So anyway, while I was working with the peppers I remembered the peppers Mac grew about 8 years ago. He bought the seed for these peppers from a little man at the flea market. He asked him what kind they were. The old man laughed a little and replied "don't know their name, but they're hotter'n hell!" As we walked away, our little packet of seeds in hand, he yelled after us "be careful handling them seed...they hot...they really hot!" When we came back by the spot where he'd been, I swear there was no sign he'd ever been there. Mac started humming "do da do do do da do do" from the Twilight Zone. I laughed.
The first pepper plants came up and they were really pretty little plants, thick and bushy and an odd green...not really dark, not quite light...not exactly in between...like I said, odd. Mac went out and hoed around them, fertilized them, making sure to give a good dose of phosphates and when the peppers came on, it was unbelievable. Each bush was over two feet tall, had so many blossoms on them you couldn't count them all and was so thick with leaves you couldn't see daylight in the middle. I got home from work one night and Mac was sitting in his chair, his hands in a bowl of milk. "What in the world are you doing?" I asked. "I picked those peppers for you to can and the old fella was right. They're really hot...you Mother told me to soak my hands in milk to take the burn out. It works. She said sour cream would be better...but I didn't know if she was joking or not." Shaking my head, I walked out to the kitchen and got the tub of sour cream out. Laughing fit to be tied, I handed him a towel for his hands and began to smear the sour cream on them. "She wasn't joking," I told him.

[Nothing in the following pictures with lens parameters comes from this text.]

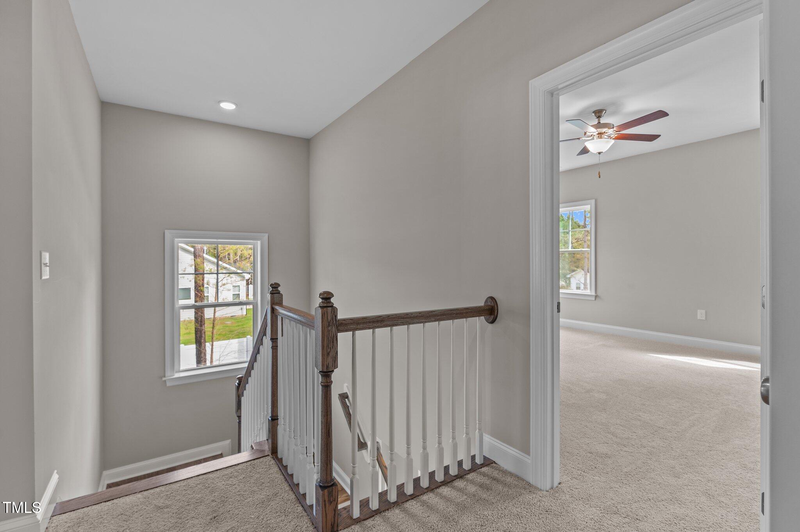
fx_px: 377
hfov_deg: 93.3
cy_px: 266
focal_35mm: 17
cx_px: 400
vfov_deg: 70.3
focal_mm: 17
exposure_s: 1/6
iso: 400
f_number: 6.3
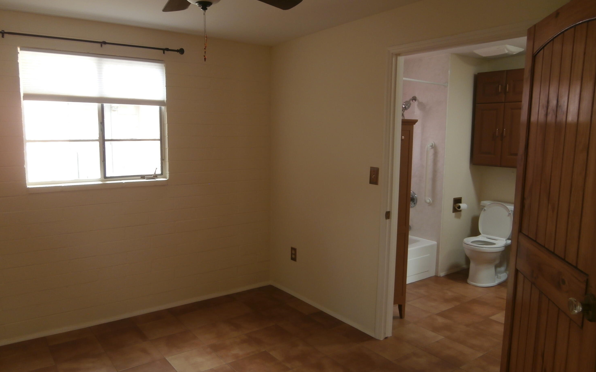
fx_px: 422
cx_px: 294
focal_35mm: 26
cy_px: 173
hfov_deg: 70.4
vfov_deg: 47.6
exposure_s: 1/15
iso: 100
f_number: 3
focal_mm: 4.2
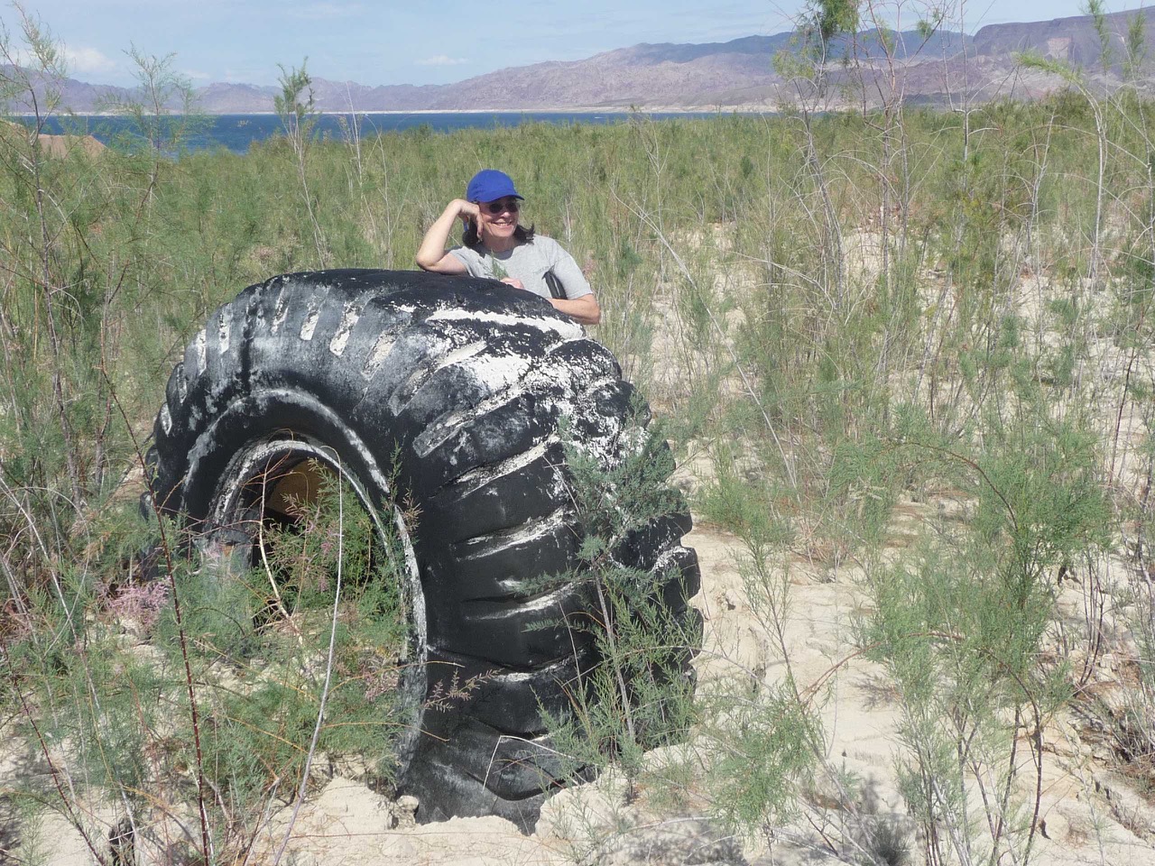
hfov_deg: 43.9
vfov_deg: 33.6
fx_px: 1435
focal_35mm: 43
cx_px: 578
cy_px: 433
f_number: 8
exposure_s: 1/320
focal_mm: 5.3
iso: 100
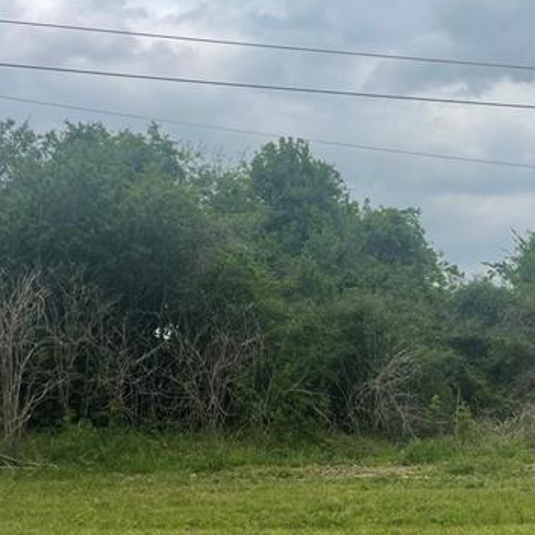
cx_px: 399
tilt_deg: +0.4
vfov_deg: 33.6
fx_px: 874
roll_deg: -0.7
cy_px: 373
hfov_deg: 33.4
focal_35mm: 50
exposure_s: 1/4348
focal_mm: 5.1
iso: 32
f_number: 1.6
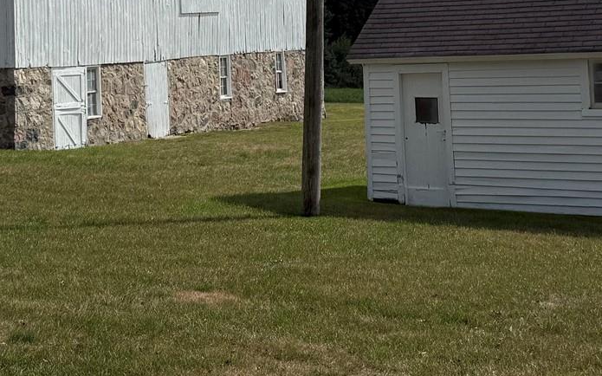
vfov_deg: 16.8
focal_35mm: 75
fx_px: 1230
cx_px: 180
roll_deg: +2.4
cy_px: -37
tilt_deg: +3.8
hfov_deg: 27.3
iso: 80
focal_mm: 6.76
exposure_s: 1/11905
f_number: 1.78
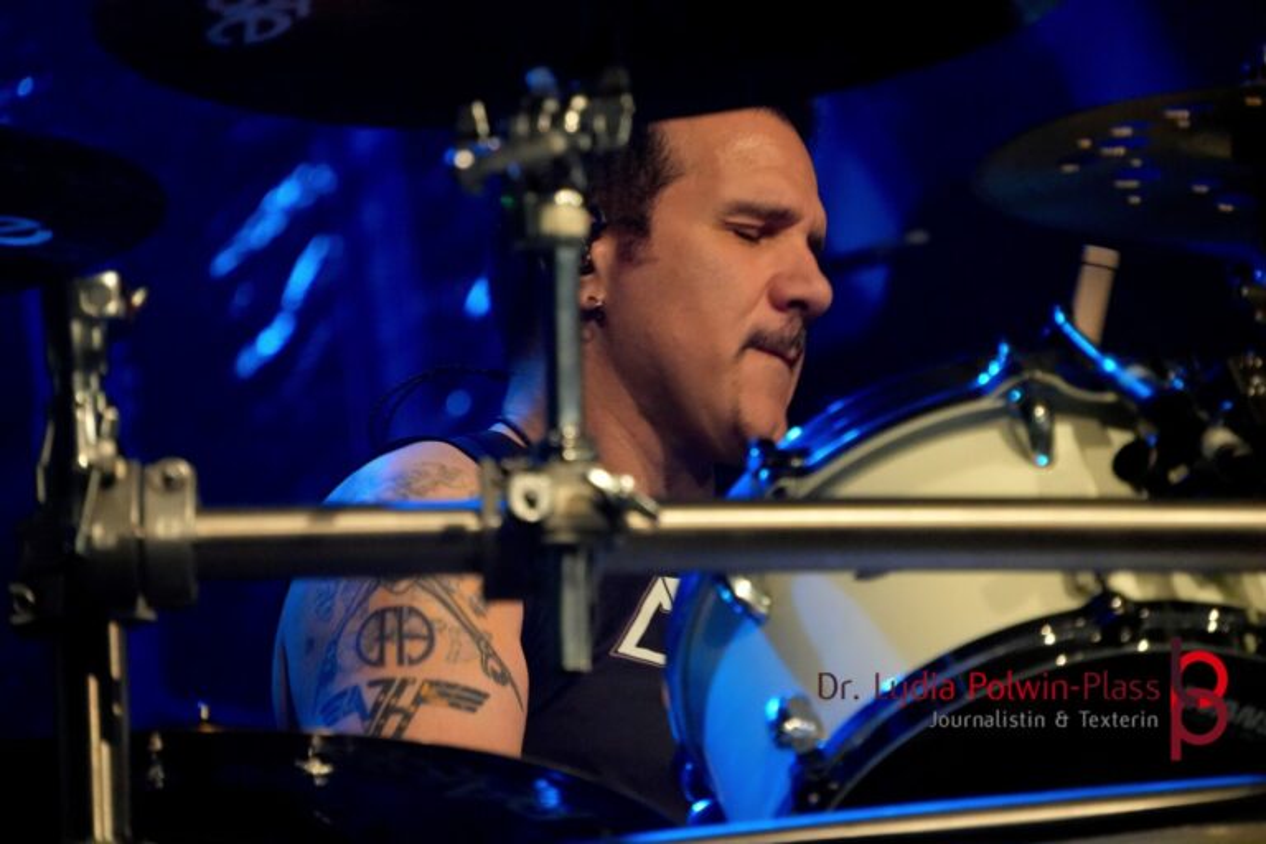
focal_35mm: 314
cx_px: 633
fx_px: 11024
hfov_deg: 6.6
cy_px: 422
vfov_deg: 4.4
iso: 6400
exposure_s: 1/125
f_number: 6.3
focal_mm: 209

One night at work, we were talking about peppers and I was telling them I didn't know what I was going to do with the ones I had put up because they were too hot for consumption. (Mac had even diluted some with water and used as a spray for garden insects. It killed them dead. Of course it killed the plants, too...) So one of them says "when I eat at the Pizza Hut in Pageland they put the hottest they have out for me to put on my salad, they haven't been able to get me with one to hot, yet!" I guaranteed him that he'd not be able to eat one of these, in fact I doubted that he would be able to stand a drop of the juice. He looked at me as though I may have sprouted a second head, and said "I'll bet you 20 bucks I can eat at least one pepper. You on?" I turned to the Dispatcher and said "you heard that, he has 20 bucks that says he can eat one pepper, right?" She agreed that she had heard him and we made plans for the next night, the bet would be won or lost on single pepper.
Just as I was leaving for work the next day, I happened to remember to grab a jar of pepper sauce. I took it to the jail and placed it prominently in the middle of the table in the break room. At 7 pm we were to meet and settle the bet. Imagine my surprise when the break room was filled to capacity and we had to move out to the back lobby to complete the test. I set the jar down and told Deputy Dawg "here you go...just one pepper. That's all you have to eat."
He took the jar in his hands and twisted off the cap's ring. Someone handed him a church key (type of bottle opener) and he handily snapped up the cap. He brought the jar to his nose and inhaled deeply. And began to cough. Then he began to choke. He put the jar down and ran out into the Sally Port and bent double. He then went to the emergency water station and let the water run over his face. After about fifteen minutes, he came (crawled) back inside the lobby and slapped a twenty dollar bill down on the counter. "Remind me never to bet with you again, McBride, okay?"
We worried about what to do with those jars of pepper sauce. Mac wanted to empty the jars in a pit and bury them. I was terrified that they would take sprout. We ended up pouring them in the burn barrel and setting fire to them. It only took one match. We pulled up the plants and burned them, too. As we were turning to leave, Mac took the little envelop with what was left of his seed and tossed them in for good measure. "Tell your dad hello when you get back to hell," he muttered.
And yes, this is a true story...only a name has been changed to protect the ignorant. I mean, innocent.